DATASET EXCERPTS START

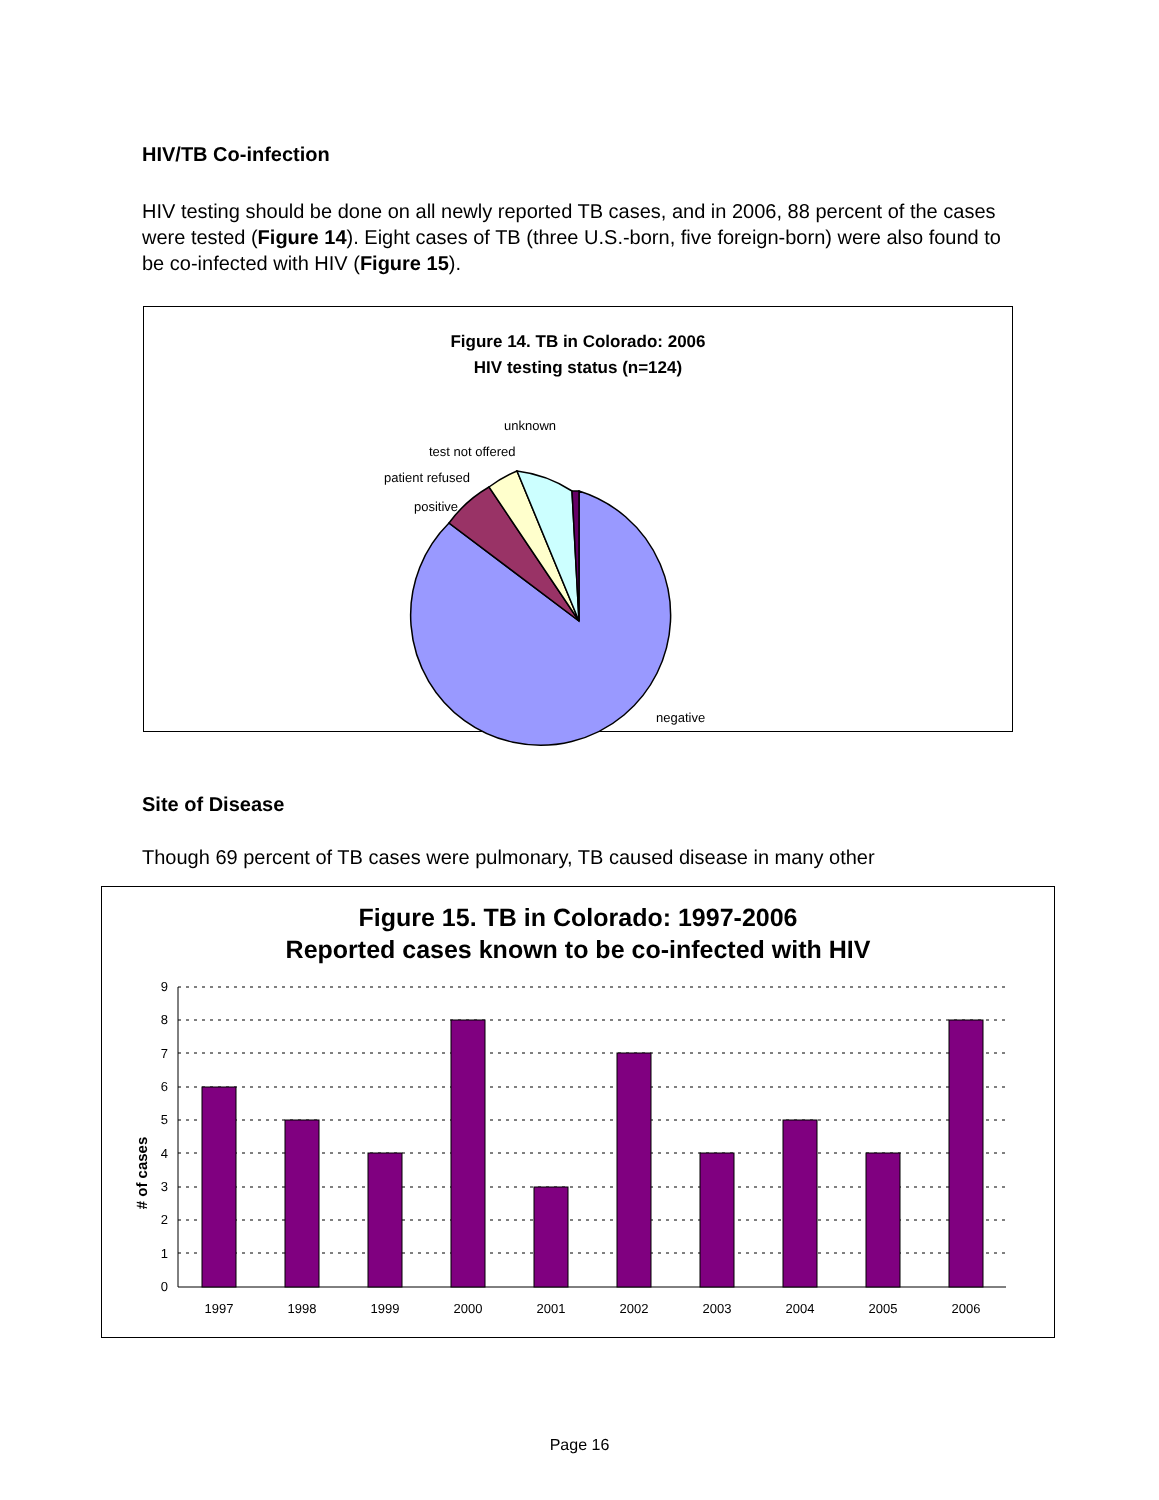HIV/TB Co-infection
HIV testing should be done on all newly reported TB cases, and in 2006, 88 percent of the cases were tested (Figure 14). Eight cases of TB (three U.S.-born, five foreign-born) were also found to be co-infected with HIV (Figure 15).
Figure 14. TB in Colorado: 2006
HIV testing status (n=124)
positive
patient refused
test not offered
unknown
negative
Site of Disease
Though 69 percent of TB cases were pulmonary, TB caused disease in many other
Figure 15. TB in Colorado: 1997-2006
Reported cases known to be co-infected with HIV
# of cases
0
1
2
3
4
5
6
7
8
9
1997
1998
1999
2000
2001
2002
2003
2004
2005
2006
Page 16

DATASET EXCERPTS END

WORK REQUEST — Your reply should be the full data above, copied exactly, with no pictures in it.

WRITTEN REPLY —
HIV/TB Co-infection
HIV testing should be done on all newly reported TB cases, and in 2006, 88 percent of the cases were tested (Figure 14). Eight cases of TB (three U.S.-born, five foreign-born) were also found to be co-infected with HIV (Figure 15).
Figure 14. TB in Colorado: 2006
HIV testing status (n=124)
positive
patient refused
test not offered
unknown
negative
Site of Disease
Though 69 percent of TB cases were pulmonary, TB caused disease in many other
Figure 15. TB in Colorado: 1997-2006
Reported cases known to be co-infected with HIV
# of cases
0
1
2
3
4
5
6
7
8
9
1997
1998
1999
2000
2001
2002
2003
2004
2005
2006
Page 16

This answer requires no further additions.